_Problem_. Rewrite the lines of the records from the one containing "Medan Tumbuh Jadi Kota Metropolitan" through the end of the records, substituting "Voir toute la série" for "Voir la série" and changing nothing else. Omit the pictures.

Dataset records:
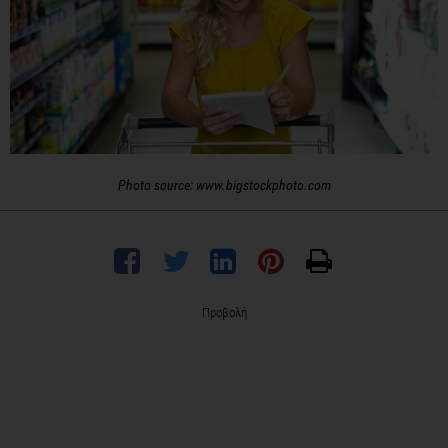
Photo source: www.bigstockphoto.com
Προβολή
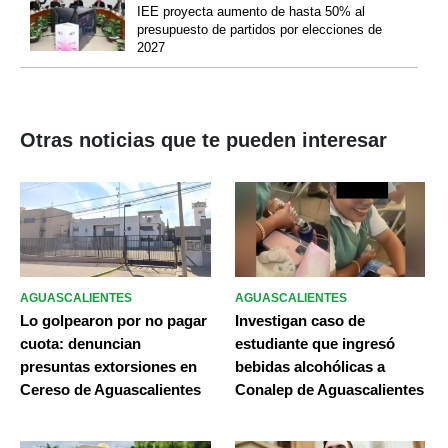
IEE proyecta aumento de hasta 50% al
presupuesto de partidos por elecciones de
2027
Otras noticias que te pueden interesar
AGUASCALIENTES
AGUASCALIENTES
Lo golpearon por no pagar
Investigan caso de
cuota: denuncian
estudiante que ingresó
presuntas extorsiones en
bebidas alcohólicas a
Cereso de Aguascalientes
Conalep de Aguascalientes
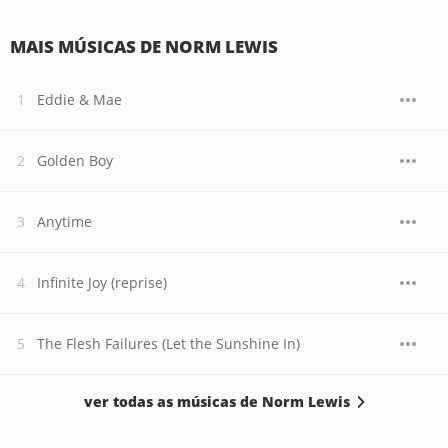
MAIS MÚSICAS DE NORM LEWIS
Eddie & Mae
Golden Boy
Anytime
Infinite Joy (reprise)
The Flesh Failures (Let the Sunshine In)
ver todas as músicas de Norm Lewis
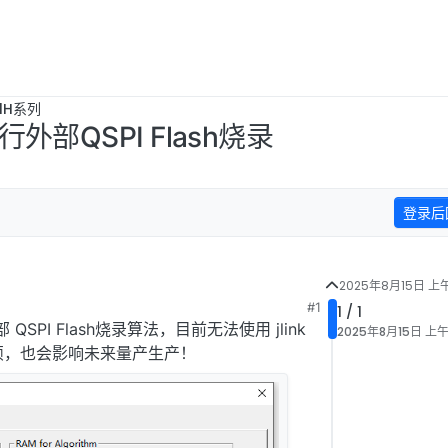
B1H系列
外部QSPI Flash烧录
登录后
2025年8月15日 上午1
#1
1 / 1
SPI Flash烧录算法，目前无法使用 jlink
2025年8月15日 上午1
麻烦，也会影响未来量产生产！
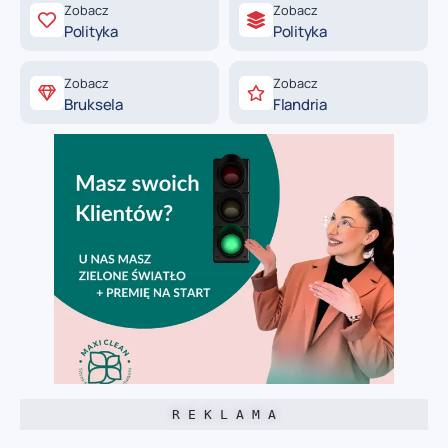
Zobacz
Zobacz
Polityka
Polityka
Zobacz
Zobacz
Bruksela
Flandria
R E K L A M A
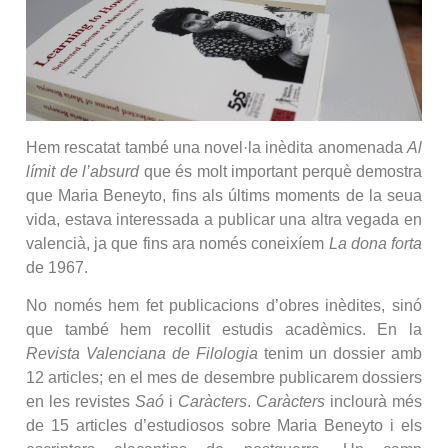
Hem rescatat també una novel·la inèdita anomenada
Al
límit de l’absurd
que és molt important perquè demostra
que Maria Beneyto, fins als últims moments de la seua
vida, estava interessada a publicar una altra vegada en
valencià, ja que fins ara només coneixíem
La dona forta
de 1967.
No només hem fet publicacions d’obres inèdites, sinó
que també hem recollit estudis acadèmics. En la
Revista Valenciana de Filologia
tenim un dossier amb
12 articles; en el mes de desembre publicarem dossiers
en les revistes
Saó
i
Caràcters
.
Caràcters
inclourà més
de 15 articles d’estudiosos sobre Maria Beneyto i els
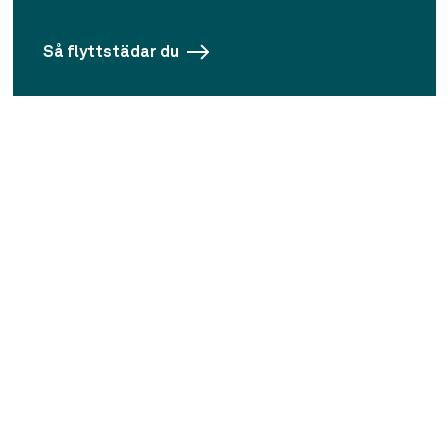
Så flyttstädar du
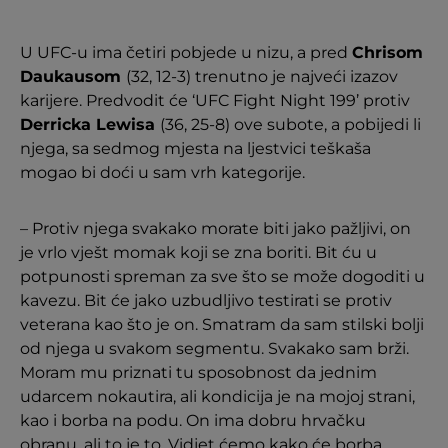
U UFC-u ima četiri pobjede u nizu, a pred
Chrisom
Daukausom
(32, 12-3) trenutno je najveći izazov
karijere. Predvodit će ‘UFC Fight Night 199’ protiv
Derricka Lewisa
(36, 25-8) ove subote, a pobijedi li
njega, sa sedmog mjesta na ljestvici teškaša
mogao bi doći u sam vrh kategorije.
– Protiv njega svakako morate biti jako pažljivi, on
je vrlo vješt momak koji se zna boriti. Bit ću u
potpunosti spreman za sve što se može dogoditi u
kavezu. Bit će jako uzbudljivo testirati se protiv
veterana kao što je on. Smatram da sam stilski bolji
od njega u svakom segmentu. Svakako sam brži.
Moram mu priznati tu sposobnost da jednim
udarcem nokautira, ali kondicija je na mojoj strani,
kao i borba na podu. On ima dobru hrvačku
obranu, ali to je to. Vidjet ćemo kako će borba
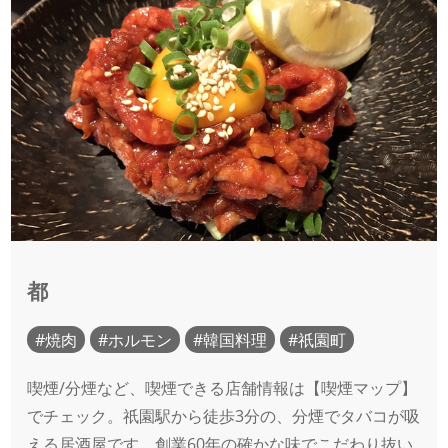
都
焼肉
ホルモン
韓国料理
祇園町
喫煙/分煙など、喫煙できる店舗情報は【喫煙マップ】
でチェック。祇園駅から徒歩3分の、分煙でタバコが吸
える居酒屋です。創業60年の確かな味でこだわり抜い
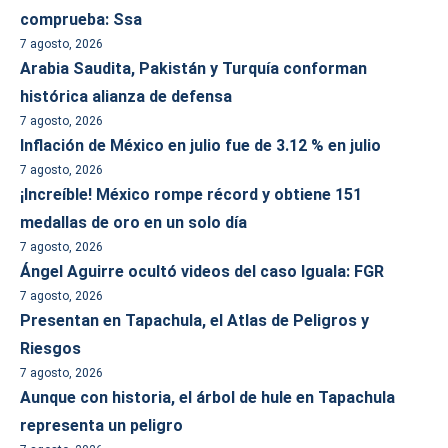
comprueba: Ssa
7 agosto, 2026
Arabia Saudita, Pakistán y Turquía conforman
histórica alianza de defensa
7 agosto, 2026
Inflación de México en julio fue de 3.12 % en julio
7 agosto, 2026
¡Increíble! México rompe récord y obtiene 151
medallas de oro en un solo día
7 agosto, 2026
Ángel Aguirre ocultó videos del caso Iguala: FGR
7 agosto, 2026
Presentan en Tapachula, el Atlas de Peligros y
Riesgos
7 agosto, 2026
Aunque con historia, el árbol de hule en Tapachula
representa un peligro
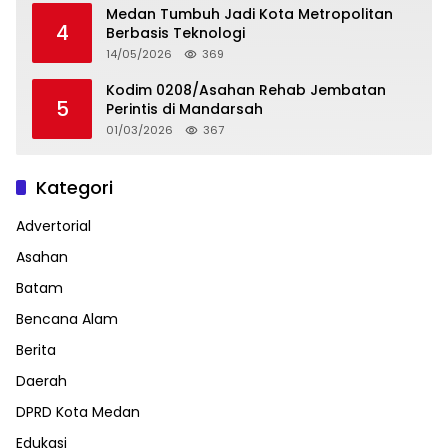
Medan Tumbuh Jadi Kota Metropolitan
4
Berbasis Teknologi
14/05/2026
369
Kodim 0208/Asahan Rehab Jembatan
5
Perintis di Mandarsah
01/03/2026
367
Kategori
Advertorial
Asahan
Batam
Bencana Alam
Berita
Daerah
DPRD Kota Medan
Edukasi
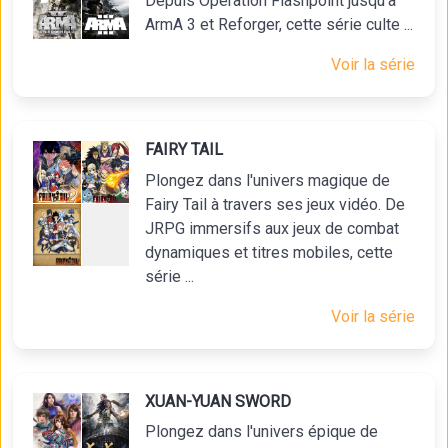
Depuis Operation Flashpoint jusqu'à
ArmA 3 et Reforger, cette série culte ...
Voir la série
FAIRY TAIL
Plongez dans l'univers magique de
Fairy Tail à travers ses jeux vidéo. De
JRPG immersifs aux jeux de combat
dynamiques et titres mobiles, cette
série ...
Voir la série
XUAN-YUAN SWORD
Plongez dans l'univers épique de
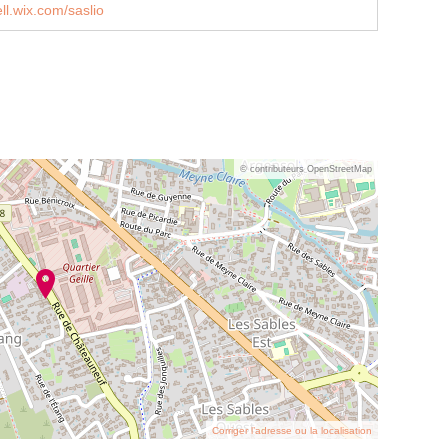
ell.wix.com/saslio
© contributeurs OpenStreetMap
Corriger l’adresse ou la localisation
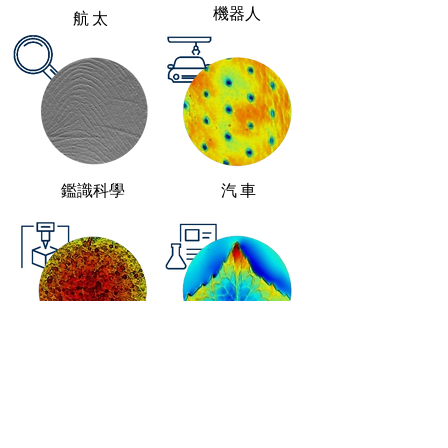
​機器人
​航太
​鑑識科學
汽車
​添加劑製造
學術研究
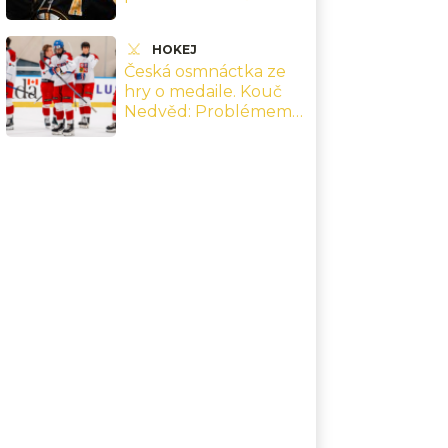
ročně. Na seznamu
jsou i dva pokeristé a
HOKEJ
tři ženy
Česká osmnáctka ze
hry o medaile. Kouč
Nedvěd: Problémem
je psychika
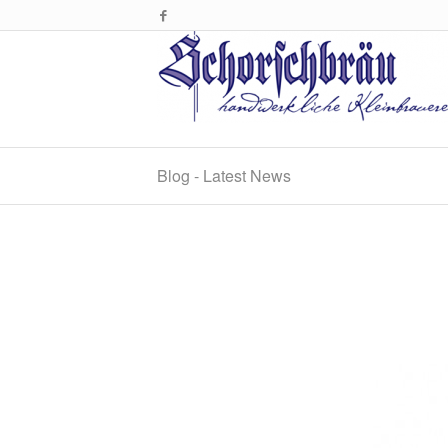
Blog - Latest News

_Answer section_.
Medan Tumbuh Jadi Kota Metropolitan
4
Berbasis Teknologi
14/05/2026
369
Kodim 0208/Asahan Rehab Jembatan
5
Perintis di Mandarsah
01/03/2026
367
Kategori
Advertorial
Asahan
Batam
Bencana Alam
Berita
Daerah
DPRD Kota Medan
Edukasi
Depuis Operation Flashpoint jusqu'à
ArmA 3 et Reforger, cette série culte ...
Voir toute la série
FAIRY TAIL
Plongez dans l'univers magique de
Fairy Tail à travers ses jeux vidéo. De
JRPG immersifs aux jeux de combat
dynamiques et titres mobiles, cette
série ...
Voir toute la série
XUAN-YUAN SWORD
Plongez dans l'univers épique de
ell.wix.com/saslio
© contributeurs OpenStreetMap
Corriger l’adresse ou la localisation
​機器人
​航太
​鑑識科學
汽車
​添加劑製造
學術研究
ročně. Na seznamu
jsou i dva pokeristé a
HOKEJ
tři ženy
Česká osmnáctka ze
hry o medaile. Kouč
Nedvěd: Problémem
je psychika
Blog - Latest News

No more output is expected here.